_Extrait du document_:
1 Biographie[modifier | modifier le wikicode]

Otto Bauer était le fils de Philipp Bauer (1853-1913) et de Katharina Gerber-Bauer (1862-1912). Sa sœur, Ida Bauer (1882-1945), est célèbre dans l'histoire de la psychanalyse comme étant le cas Dora publié en 1905 par Sigmund Freud[1]. Otto Bauer s'engagea en politique lorsqu'il étudiait le droit à l'université de Vienne. Dès ses années d'études, il fait forte impression sur Kautsky, avec lequel il entretient par la suite une correspondance suivie. Collaborateur à la revue socialiste Neue Zeit, il rédige en 1907, à la demande de Viktor Adler, une étude sur la question nationale, La sociale-démocratie et la question des nationalités. Ensuite, de 1907 à 1914, il fut secrétaire parlementaire du groupe social-démocrate au Reischrat de Vienne.

Dès les premiers mois de la Première Guerre mondiale, il fut capturé sur le front de l'est et retenu prisonnier en Russie jusqu'en 1917.

En 1918, à la mort de Viktor Adler, il prend sa succession à la tête du Parti ouvrier social-démocrate et devient Ministre des affaires étrangères de novembre 1918 à juillet 1919 grâce à une coalition avec le Parti chrétien social. Bauer a justifié la participation de la social-démocratie autrichienne à des coalitions gouvernementales. Cependant, il avançait que cette position se justifiait par le fait que les ouvriers autrichiens contrôlaient les milices urbaines depuis la chute de la monarchie. Selon Bauer, ce qui dominait alors dans les partis de la Deuxième internationale était le « ministérialisme réformiste », une participation à des coalitions en l'absence de contrôle du pouvoir militaire.[2]

En 1921, pour les 4 ans de la Révolution russe, Otto Bauer écrit une brochure dans laquelle il soutient que la NEP représente une « capitulation devant le capitalisme » mais que c'était selon lui inévitable car, comme il l'aurait prédit en 1917, la révolution russe ne peut mener qu´à une république bourgeoise démocratique. Il soutient :

« Ainsi donc, nous assistons (en Russie) à la restauration d´une économie capitaliste, dirigée par la nouvelle bourgeoisie appuyée sur les millions d´exploitations paysannes ; et c´est à cette bourgeoisie que devront , volens-nolens, s´adapter la législation et l´administration de l´Etat. »

_Consignes de travail_:
• a. Répondez aux questions suivantes à partir du texte sur Otto Bauer.
(i) Dans quelle université Otto Bauer étudiait-il le droit ?
(ii) Jusqu'en quelle année fut-il retenu prisonnier en Russie ?
(iii) Durant quelle période fut-il ministre des affaires étrangères ?
• b. Reproduisez à l'identique le passage du texte sur Otto Bauer qui s'ouvre sur les mots « 1 Biographie[modifier | » et se clôt sur les mots « Reischrat de Vienne. ».

_Données enregistrées_:

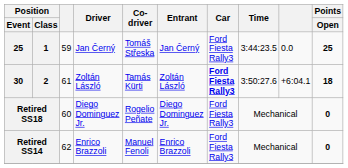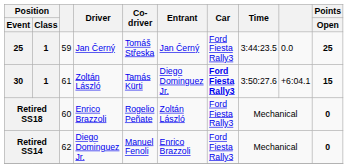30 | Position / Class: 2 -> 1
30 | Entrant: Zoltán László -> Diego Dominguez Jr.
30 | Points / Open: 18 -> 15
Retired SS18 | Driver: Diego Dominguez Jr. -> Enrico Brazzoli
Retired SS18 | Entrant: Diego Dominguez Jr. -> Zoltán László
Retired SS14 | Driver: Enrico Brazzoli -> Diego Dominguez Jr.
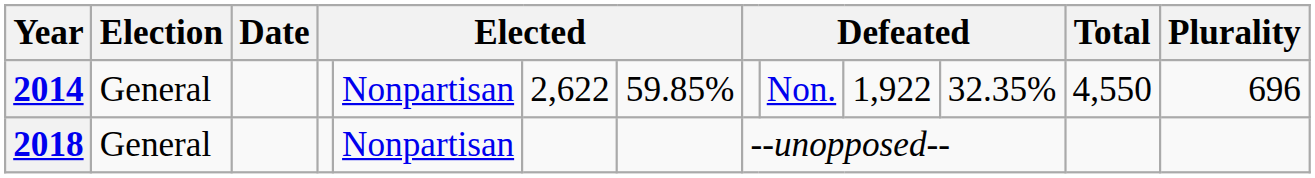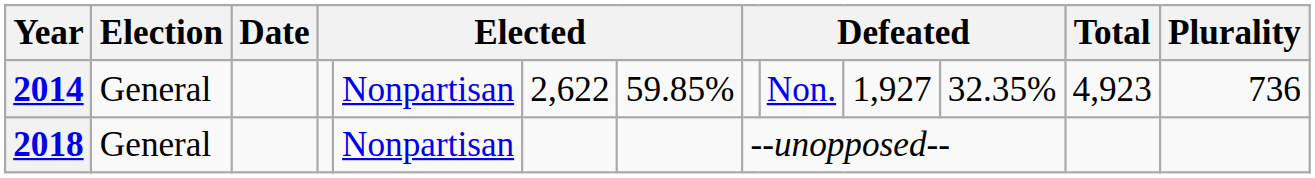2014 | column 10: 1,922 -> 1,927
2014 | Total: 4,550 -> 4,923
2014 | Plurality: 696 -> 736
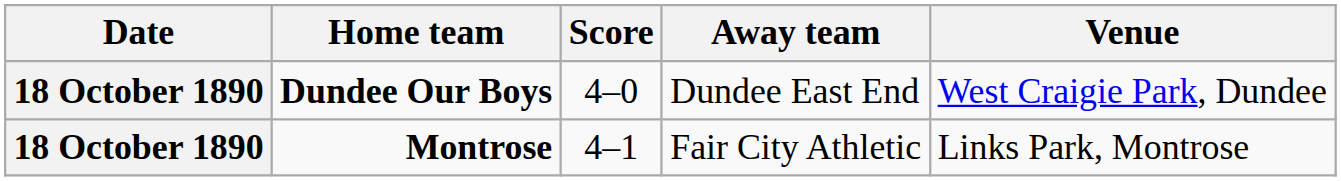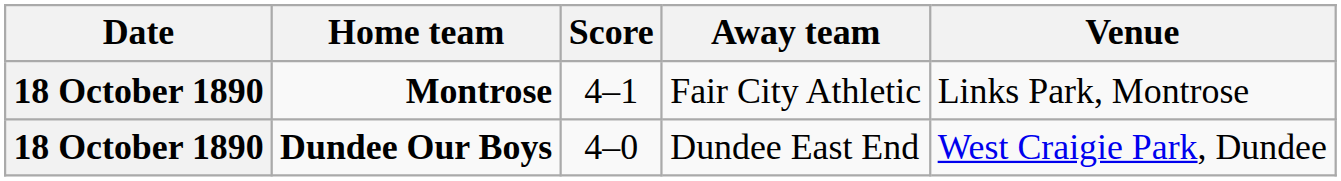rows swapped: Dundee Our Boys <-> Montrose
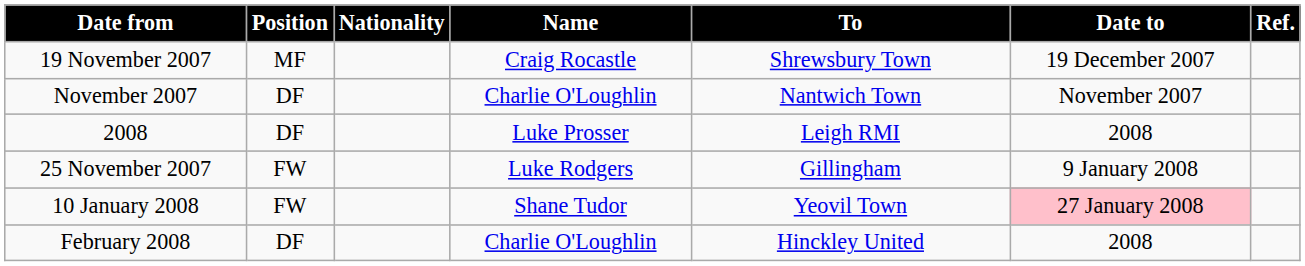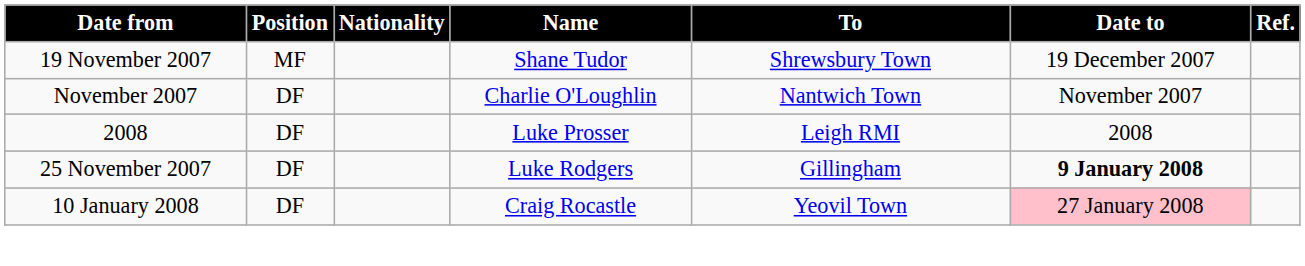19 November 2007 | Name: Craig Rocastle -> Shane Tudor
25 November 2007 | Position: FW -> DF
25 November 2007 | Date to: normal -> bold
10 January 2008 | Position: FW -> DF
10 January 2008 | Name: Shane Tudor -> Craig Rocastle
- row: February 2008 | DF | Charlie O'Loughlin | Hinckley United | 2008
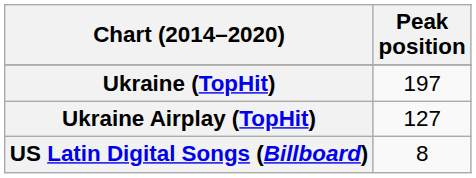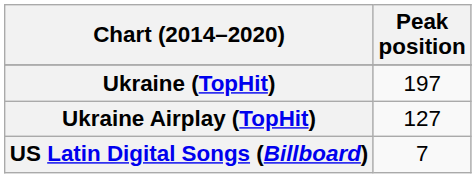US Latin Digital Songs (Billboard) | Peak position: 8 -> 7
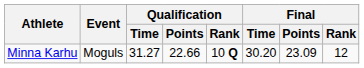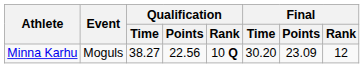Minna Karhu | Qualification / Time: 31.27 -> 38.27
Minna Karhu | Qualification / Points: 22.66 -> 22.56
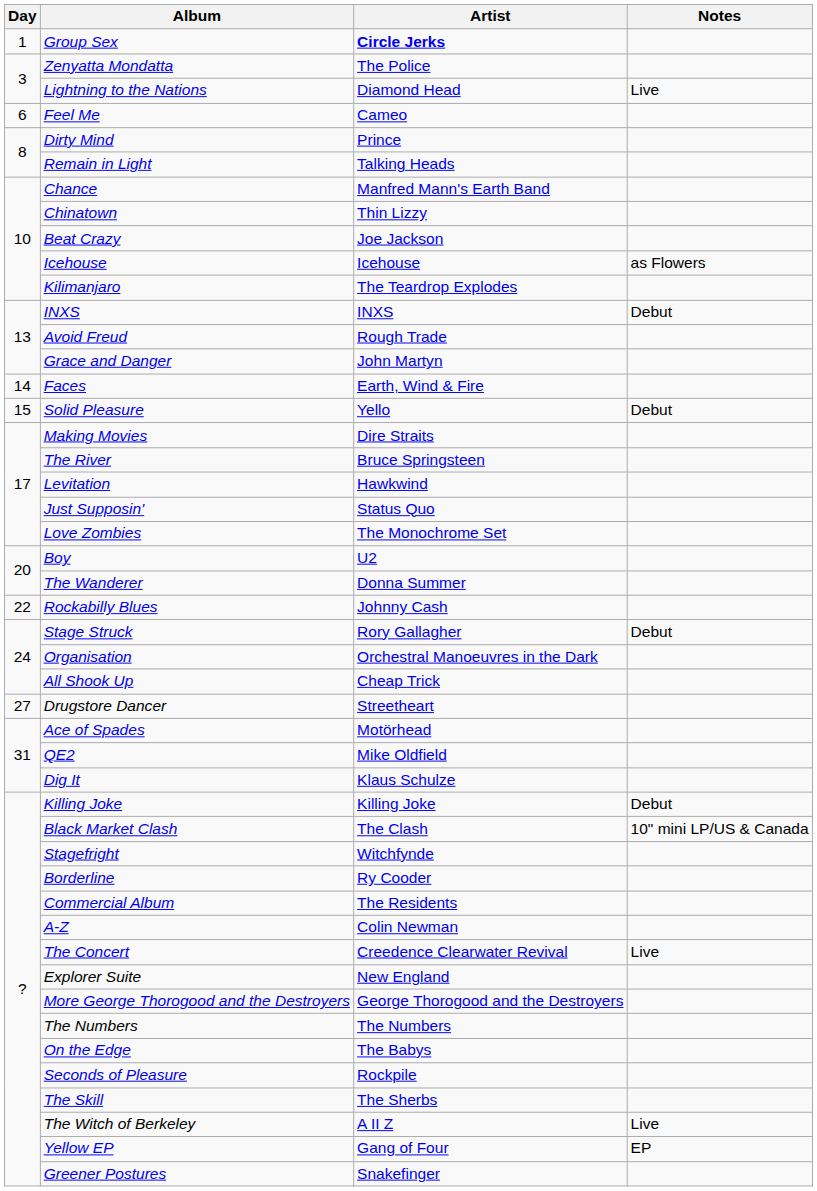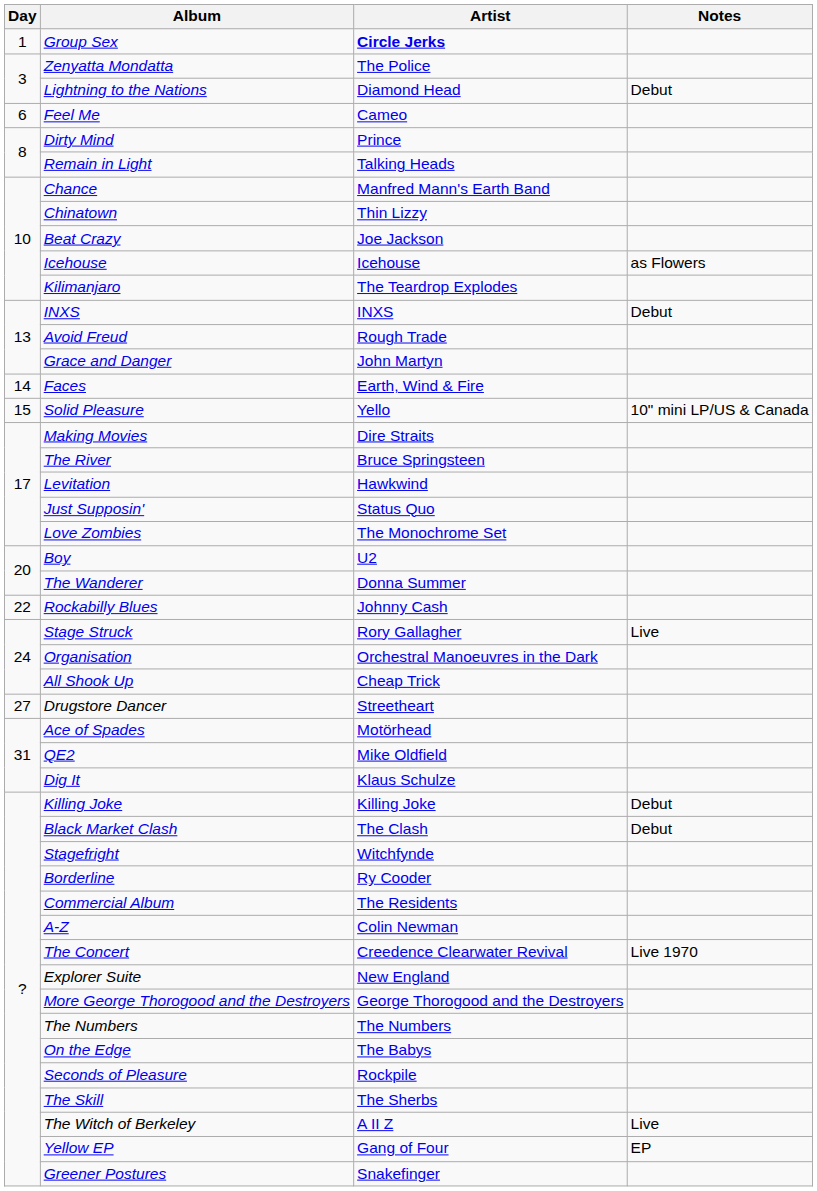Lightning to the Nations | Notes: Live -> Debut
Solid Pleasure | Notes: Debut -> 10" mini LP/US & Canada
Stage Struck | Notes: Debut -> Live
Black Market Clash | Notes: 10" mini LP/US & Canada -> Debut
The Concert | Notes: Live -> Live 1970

_Réponses_:
• a.
(i) À l'université de Vienne.
(ii) Jusqu'en 1917.
(iii) De novembre 1918 à juillet 1919.

• b.
1 Biographie[modifier | modifier le wikicode]

Otto Bauer était le fils de Philipp Bauer (1853-1913) et de Katharina Gerber-Bauer (1862-1912). Sa sœur, Ida Bauer (1882-1945), est célèbre dans l'histoire de la psychanalyse comme étant le cas Dora publié en 1905 par Sigmund Freud[1]. Otto Bauer s'engagea en politique lorsqu'il étudiait le droit à l'université de Vienne. Dès ses années d'études, il fait forte impression sur Kautsky, avec lequel il entretient par la suite une correspondance suivie. Collaborateur à la revue socialiste Neue Zeit, il rédige en 1907, à la demande de Viktor Adler, une étude sur la question nationale, La sociale-démocratie et la question des nationalités. Ensuite, de 1907 à 1914, il fut secrétaire parlementaire du groupe social-démocrate au Reischrat de Vienne.